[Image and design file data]
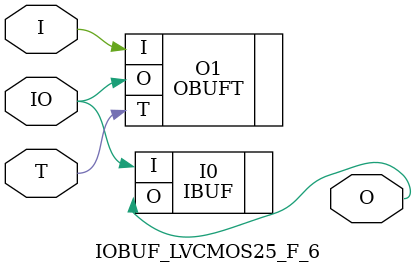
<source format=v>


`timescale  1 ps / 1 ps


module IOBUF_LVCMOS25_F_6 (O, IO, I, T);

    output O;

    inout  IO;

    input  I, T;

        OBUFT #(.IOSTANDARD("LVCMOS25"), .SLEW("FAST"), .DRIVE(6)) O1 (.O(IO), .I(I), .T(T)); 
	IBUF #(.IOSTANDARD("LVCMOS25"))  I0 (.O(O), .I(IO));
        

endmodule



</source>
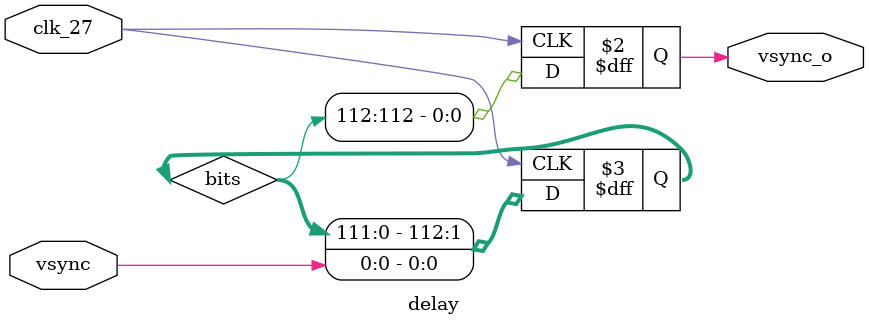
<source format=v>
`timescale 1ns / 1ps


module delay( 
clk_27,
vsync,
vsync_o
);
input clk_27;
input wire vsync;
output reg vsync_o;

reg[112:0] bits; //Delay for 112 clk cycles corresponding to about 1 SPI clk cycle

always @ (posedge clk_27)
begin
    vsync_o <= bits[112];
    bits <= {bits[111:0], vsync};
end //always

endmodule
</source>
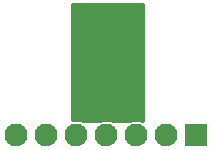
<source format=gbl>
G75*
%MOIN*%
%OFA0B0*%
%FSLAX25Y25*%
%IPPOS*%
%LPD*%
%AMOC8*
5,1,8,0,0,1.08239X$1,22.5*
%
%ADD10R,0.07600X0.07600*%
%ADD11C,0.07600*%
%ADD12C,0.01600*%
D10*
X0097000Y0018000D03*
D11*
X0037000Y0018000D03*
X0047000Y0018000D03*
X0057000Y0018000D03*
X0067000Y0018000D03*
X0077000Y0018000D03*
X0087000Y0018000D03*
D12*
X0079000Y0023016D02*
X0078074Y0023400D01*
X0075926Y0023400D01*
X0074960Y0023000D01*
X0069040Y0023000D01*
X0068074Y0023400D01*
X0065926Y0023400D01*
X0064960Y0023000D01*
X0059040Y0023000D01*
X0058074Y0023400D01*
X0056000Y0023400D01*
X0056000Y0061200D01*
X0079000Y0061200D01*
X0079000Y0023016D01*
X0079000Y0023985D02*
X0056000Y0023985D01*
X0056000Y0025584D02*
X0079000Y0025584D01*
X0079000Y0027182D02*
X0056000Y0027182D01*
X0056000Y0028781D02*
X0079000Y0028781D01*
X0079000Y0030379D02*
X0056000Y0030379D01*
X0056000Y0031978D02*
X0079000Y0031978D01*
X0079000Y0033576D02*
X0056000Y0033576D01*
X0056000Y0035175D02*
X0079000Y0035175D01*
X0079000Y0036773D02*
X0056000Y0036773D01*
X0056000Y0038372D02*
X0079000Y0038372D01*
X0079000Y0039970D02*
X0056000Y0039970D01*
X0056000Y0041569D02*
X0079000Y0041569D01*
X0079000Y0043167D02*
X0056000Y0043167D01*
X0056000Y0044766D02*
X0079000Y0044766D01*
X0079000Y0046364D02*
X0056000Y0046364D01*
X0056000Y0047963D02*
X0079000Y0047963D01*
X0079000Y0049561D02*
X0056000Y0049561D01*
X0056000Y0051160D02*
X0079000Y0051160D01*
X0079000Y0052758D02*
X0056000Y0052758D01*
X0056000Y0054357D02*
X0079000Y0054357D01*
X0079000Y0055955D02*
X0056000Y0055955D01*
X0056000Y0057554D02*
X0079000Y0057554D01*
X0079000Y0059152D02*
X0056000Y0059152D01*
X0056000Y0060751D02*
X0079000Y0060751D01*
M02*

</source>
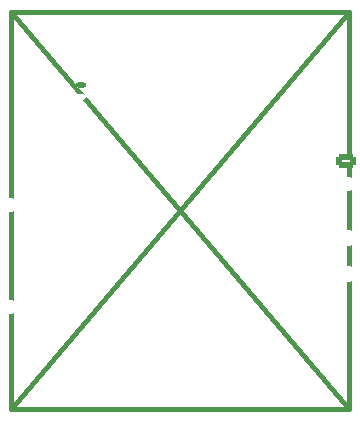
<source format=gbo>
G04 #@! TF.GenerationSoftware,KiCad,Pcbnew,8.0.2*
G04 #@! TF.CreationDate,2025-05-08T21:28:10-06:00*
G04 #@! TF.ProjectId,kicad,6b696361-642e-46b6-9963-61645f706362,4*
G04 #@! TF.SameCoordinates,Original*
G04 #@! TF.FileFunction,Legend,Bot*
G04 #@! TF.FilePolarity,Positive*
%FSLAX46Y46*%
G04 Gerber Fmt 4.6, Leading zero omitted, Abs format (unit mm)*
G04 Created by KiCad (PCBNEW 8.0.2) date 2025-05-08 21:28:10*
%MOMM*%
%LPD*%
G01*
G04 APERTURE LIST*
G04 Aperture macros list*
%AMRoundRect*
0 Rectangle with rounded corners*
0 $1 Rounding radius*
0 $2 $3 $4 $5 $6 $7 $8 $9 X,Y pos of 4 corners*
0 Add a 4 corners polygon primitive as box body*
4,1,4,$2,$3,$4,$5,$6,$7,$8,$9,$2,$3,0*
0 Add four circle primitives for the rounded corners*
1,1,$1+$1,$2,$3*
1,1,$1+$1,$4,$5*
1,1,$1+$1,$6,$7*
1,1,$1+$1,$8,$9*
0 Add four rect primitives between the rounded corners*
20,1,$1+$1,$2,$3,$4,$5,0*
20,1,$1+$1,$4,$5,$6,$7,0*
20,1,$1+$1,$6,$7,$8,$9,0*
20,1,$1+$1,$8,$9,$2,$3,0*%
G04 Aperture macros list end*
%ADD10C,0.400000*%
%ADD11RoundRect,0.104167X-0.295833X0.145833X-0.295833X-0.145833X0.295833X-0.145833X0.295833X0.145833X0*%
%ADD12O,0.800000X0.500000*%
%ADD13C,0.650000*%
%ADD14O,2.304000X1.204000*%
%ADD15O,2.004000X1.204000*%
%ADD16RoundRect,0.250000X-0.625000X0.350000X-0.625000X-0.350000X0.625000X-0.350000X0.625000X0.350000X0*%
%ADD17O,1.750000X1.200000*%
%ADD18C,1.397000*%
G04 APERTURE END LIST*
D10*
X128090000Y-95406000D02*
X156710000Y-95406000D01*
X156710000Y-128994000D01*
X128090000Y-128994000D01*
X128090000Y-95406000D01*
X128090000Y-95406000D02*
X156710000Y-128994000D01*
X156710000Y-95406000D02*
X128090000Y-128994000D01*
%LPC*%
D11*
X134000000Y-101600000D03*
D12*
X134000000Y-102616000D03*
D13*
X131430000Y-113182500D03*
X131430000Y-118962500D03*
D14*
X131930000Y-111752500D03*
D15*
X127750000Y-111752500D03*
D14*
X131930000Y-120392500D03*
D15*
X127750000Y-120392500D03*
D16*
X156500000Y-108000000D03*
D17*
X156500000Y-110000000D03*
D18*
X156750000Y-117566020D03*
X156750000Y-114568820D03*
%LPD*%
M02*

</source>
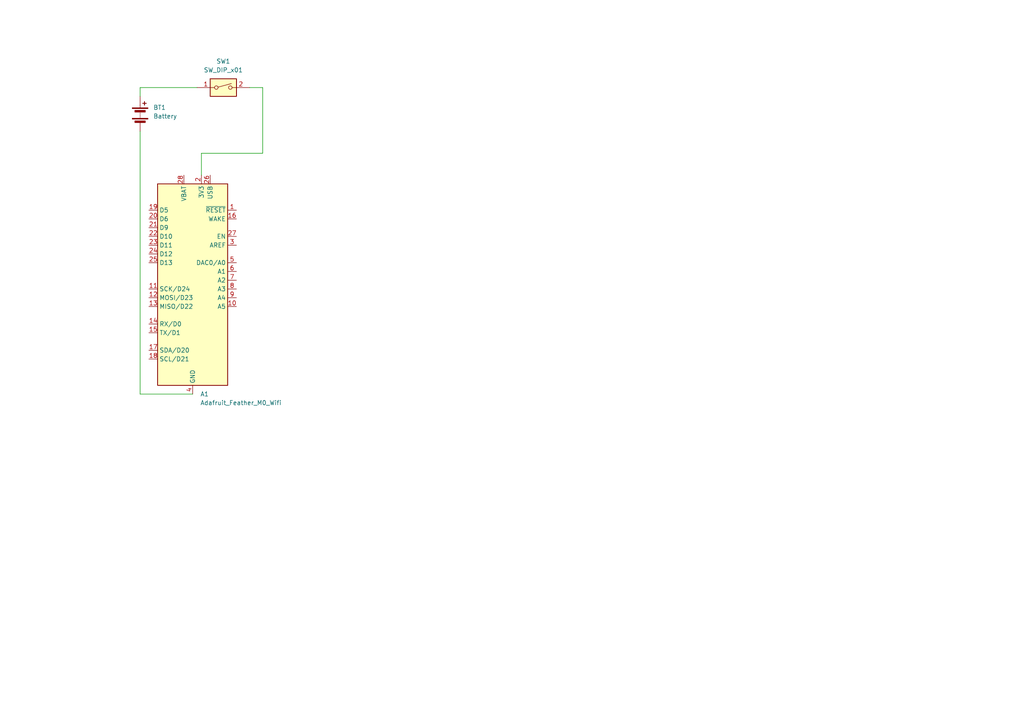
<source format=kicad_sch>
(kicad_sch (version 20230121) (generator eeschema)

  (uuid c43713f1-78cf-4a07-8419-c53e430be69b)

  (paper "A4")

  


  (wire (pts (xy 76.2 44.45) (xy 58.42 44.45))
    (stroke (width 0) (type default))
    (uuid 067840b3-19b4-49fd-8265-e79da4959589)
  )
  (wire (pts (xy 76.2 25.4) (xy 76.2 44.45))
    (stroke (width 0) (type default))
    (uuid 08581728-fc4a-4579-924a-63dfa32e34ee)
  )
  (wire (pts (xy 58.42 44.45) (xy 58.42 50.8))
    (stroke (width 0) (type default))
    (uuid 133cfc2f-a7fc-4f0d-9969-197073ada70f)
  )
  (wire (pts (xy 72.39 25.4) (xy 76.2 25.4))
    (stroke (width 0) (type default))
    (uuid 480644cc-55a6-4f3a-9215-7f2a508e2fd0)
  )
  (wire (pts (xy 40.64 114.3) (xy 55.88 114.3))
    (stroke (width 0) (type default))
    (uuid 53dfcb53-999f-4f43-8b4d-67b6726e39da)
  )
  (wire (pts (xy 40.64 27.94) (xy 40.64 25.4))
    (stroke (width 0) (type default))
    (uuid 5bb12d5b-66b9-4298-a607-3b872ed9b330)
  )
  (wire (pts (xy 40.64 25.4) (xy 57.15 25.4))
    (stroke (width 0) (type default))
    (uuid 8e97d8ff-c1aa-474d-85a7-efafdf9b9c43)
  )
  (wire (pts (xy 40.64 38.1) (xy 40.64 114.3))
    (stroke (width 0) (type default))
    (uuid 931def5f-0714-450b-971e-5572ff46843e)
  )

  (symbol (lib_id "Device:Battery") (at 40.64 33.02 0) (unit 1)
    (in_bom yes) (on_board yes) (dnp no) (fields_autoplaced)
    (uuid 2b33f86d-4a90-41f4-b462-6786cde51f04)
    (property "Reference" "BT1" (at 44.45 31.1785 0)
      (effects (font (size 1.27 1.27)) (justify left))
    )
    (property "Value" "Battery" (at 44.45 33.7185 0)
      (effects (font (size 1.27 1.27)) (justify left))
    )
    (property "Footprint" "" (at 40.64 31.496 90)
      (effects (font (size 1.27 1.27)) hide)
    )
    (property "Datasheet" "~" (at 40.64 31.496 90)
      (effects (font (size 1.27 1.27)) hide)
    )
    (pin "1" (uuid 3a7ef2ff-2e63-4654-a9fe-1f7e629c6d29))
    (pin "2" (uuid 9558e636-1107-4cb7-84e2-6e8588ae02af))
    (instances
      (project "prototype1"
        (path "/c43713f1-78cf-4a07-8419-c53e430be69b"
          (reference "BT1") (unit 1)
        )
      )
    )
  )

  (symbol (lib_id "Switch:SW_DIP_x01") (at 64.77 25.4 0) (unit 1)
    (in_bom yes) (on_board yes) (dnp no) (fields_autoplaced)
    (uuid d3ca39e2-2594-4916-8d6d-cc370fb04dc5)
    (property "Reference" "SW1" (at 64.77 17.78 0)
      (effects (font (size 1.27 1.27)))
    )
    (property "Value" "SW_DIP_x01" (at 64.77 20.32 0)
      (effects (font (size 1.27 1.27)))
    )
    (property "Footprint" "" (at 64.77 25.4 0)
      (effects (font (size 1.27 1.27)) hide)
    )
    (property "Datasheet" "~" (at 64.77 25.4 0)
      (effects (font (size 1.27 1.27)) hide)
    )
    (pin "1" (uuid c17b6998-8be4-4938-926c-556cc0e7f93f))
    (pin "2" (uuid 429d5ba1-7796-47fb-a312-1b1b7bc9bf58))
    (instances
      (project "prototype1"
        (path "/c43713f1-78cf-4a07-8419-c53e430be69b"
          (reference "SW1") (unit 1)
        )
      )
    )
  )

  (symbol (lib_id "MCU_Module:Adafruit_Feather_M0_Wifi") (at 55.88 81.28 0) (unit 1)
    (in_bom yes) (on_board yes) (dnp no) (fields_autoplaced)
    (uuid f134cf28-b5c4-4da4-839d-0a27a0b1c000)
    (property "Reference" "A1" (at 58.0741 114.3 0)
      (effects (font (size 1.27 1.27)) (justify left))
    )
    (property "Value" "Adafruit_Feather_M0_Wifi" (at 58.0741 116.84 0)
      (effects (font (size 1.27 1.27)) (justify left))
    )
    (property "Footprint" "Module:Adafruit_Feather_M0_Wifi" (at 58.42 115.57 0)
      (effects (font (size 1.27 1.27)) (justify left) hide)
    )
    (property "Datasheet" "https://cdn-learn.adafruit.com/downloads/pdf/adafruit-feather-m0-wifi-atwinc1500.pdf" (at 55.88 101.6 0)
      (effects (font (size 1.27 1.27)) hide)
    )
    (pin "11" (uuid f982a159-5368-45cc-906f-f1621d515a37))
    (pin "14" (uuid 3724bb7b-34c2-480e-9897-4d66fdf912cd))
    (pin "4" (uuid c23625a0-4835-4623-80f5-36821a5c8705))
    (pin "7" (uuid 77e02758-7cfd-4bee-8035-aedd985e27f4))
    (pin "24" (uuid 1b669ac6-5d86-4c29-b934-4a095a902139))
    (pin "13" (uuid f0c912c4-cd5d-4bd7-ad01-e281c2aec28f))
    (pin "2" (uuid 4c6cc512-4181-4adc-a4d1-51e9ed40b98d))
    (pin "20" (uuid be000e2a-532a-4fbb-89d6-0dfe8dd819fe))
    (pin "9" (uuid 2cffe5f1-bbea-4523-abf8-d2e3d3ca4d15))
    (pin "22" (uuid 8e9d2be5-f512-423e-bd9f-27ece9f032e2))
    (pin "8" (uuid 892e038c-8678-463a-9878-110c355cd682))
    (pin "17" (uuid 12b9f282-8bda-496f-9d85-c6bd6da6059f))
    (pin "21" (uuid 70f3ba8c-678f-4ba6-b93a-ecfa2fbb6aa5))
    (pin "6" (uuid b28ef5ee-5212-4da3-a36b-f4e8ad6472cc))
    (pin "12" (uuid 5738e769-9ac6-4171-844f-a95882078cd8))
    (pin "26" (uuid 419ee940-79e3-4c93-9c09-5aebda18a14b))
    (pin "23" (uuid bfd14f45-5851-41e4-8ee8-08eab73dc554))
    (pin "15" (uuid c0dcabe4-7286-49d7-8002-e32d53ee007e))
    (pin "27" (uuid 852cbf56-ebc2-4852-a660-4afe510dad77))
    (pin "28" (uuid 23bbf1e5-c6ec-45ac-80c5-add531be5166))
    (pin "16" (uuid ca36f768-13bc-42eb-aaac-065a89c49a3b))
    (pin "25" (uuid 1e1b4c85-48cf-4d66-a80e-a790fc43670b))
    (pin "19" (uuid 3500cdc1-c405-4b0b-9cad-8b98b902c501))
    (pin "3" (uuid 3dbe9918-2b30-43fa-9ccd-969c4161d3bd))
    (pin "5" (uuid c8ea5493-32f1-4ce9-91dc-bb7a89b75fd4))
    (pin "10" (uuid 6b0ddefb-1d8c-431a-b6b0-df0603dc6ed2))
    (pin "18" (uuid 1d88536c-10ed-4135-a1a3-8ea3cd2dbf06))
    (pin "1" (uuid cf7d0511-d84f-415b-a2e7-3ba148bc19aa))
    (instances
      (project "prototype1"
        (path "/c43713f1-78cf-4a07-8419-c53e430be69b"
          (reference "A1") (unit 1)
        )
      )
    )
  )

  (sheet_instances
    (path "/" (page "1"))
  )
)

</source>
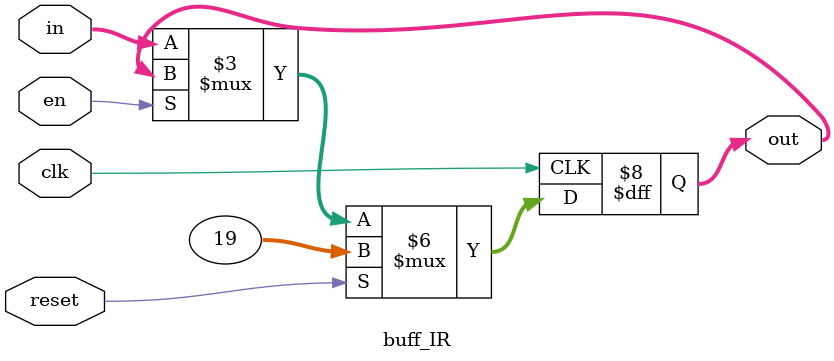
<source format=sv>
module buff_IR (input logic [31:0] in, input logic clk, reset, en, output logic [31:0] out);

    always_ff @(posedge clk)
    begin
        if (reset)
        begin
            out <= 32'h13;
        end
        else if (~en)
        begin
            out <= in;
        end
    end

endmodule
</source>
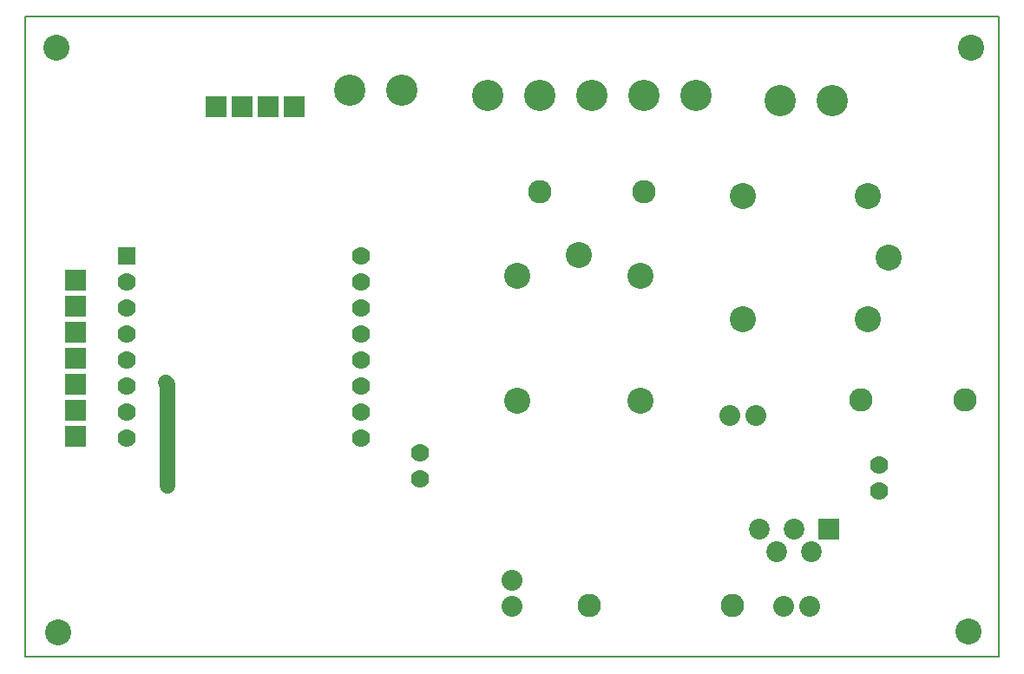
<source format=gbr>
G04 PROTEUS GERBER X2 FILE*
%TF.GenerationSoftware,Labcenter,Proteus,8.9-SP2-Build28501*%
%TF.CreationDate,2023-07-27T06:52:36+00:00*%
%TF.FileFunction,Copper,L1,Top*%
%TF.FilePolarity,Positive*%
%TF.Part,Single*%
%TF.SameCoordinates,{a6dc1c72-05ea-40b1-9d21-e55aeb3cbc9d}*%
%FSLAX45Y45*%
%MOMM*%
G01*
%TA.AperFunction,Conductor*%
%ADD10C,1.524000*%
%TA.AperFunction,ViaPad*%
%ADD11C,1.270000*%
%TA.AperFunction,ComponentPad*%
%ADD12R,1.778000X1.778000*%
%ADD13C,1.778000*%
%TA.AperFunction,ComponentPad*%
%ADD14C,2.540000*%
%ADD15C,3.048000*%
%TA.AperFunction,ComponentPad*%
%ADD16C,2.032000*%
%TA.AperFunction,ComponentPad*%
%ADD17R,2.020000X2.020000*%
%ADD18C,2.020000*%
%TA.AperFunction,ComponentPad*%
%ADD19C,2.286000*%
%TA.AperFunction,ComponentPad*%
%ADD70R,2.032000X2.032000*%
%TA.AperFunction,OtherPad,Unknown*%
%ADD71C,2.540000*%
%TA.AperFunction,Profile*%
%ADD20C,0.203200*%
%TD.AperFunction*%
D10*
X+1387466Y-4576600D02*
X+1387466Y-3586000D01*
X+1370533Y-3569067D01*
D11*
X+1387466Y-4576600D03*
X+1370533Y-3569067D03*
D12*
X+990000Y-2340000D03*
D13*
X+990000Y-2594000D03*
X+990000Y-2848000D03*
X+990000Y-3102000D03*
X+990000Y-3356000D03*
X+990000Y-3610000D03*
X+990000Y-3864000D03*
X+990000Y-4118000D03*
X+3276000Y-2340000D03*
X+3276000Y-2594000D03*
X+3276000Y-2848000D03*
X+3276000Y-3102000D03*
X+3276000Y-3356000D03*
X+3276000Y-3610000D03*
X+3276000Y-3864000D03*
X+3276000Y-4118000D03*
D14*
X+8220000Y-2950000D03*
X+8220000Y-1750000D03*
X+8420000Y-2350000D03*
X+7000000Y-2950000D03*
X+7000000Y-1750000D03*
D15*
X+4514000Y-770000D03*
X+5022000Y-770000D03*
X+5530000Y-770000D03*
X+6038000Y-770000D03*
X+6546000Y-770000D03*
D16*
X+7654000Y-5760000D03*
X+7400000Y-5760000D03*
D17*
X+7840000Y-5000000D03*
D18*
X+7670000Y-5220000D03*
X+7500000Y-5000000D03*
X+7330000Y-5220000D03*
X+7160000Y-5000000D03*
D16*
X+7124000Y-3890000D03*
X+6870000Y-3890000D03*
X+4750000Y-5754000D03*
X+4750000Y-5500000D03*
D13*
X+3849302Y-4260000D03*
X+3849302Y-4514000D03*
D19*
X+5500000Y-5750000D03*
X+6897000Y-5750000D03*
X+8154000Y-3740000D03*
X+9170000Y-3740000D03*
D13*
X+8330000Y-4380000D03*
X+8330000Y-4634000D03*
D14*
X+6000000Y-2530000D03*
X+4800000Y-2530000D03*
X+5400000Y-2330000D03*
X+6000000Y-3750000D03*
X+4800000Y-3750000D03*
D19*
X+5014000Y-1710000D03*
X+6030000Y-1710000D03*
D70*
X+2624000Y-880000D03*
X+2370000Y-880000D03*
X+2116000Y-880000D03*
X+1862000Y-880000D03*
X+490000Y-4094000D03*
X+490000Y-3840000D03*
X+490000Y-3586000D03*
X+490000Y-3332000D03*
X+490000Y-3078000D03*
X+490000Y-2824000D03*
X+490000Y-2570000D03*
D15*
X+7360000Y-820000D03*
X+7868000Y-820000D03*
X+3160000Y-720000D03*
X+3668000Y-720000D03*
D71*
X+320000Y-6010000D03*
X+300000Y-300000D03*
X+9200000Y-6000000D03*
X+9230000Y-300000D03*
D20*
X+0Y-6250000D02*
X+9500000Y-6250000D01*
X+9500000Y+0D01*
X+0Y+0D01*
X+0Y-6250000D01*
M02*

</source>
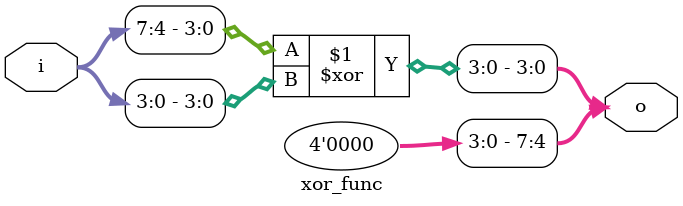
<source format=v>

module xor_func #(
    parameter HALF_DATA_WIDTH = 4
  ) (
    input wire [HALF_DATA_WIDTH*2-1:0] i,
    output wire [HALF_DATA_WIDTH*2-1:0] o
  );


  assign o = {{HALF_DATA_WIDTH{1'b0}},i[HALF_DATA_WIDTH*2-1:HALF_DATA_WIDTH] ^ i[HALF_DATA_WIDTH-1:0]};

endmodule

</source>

▶ PROBLEM REQUIREMENTS
Return word for word the lines from the beginning of the entries through the line that contains "X0079000Y0047963D01*", both ends included, but no pictures.

▶ ANSWER AREA
<source format=v>


`timescale  1 ps / 1 ps


module IOBUF_LVCMOS25_F_6 (O, IO, I, T);

    output O;

    inout  IO;

    input  I, T;

        OBUFT #(.IOSTANDARD("LVCMOS25"), .SLEW("FAST"), .DRIVE(6)) O1 (.O(IO), .I(I), .T(T)); 
	IBUF #(.IOSTANDARD("LVCMOS25"))  I0 (.O(O), .I(IO));
        

endmodule



</source>
<source format=v>
`timescale 1ns / 1ps


module delay( 
clk_27,
vsync,
vsync_o
);
input clk_27;
input wire vsync;
output reg vsync_o;

reg[112:0] bits; //Delay for 112 clk cycles corresponding to about 1 SPI clk cycle

always @ (posedge clk_27)
begin
    vsync_o <= bits[112];
    bits <= {bits[111:0], vsync};
end //always

endmodule
</source>
<source format=gbl>
G75*
%MOIN*%
%OFA0B0*%
%FSLAX25Y25*%
%IPPOS*%
%LPD*%
%AMOC8*
5,1,8,0,0,1.08239X$1,22.5*
%
%ADD10R,0.07600X0.07600*%
%ADD11C,0.07600*%
%ADD12C,0.01600*%
D10*
X0097000Y0018000D03*
D11*
X0037000Y0018000D03*
X0047000Y0018000D03*
X0057000Y0018000D03*
X0067000Y0018000D03*
X0077000Y0018000D03*
X0087000Y0018000D03*
D12*
X0079000Y0023016D02*
X0078074Y0023400D01*
X0075926Y0023400D01*
X0074960Y0023000D01*
X0069040Y0023000D01*
X0068074Y0023400D01*
X0065926Y0023400D01*
X0064960Y0023000D01*
X0059040Y0023000D01*
X0058074Y0023400D01*
X0056000Y0023400D01*
X0056000Y0061200D01*
X0079000Y0061200D01*
X0079000Y0023016D01*
X0079000Y0023985D02*
X0056000Y0023985D01*
X0056000Y0025584D02*
X0079000Y0025584D01*
X0079000Y0027182D02*
X0056000Y0027182D01*
X0056000Y0028781D02*
X0079000Y0028781D01*
X0079000Y0030379D02*
X0056000Y0030379D01*
X0056000Y0031978D02*
X0079000Y0031978D01*
X0079000Y0033576D02*
X0056000Y0033576D01*
X0056000Y0035175D02*
X0079000Y0035175D01*
X0079000Y0036773D02*
X0056000Y0036773D01*
X0056000Y0038372D02*
X0079000Y0038372D01*
X0079000Y0039970D02*
X0056000Y0039970D01*
X0056000Y0041569D02*
X0079000Y0041569D01*
X0079000Y0043167D02*
X0056000Y0043167D01*
X0056000Y0044766D02*
X0079000Y0044766D01*
X0079000Y0046364D02*
X0056000Y0046364D01*
X0056000Y0047963D02*
X0079000Y0047963D01*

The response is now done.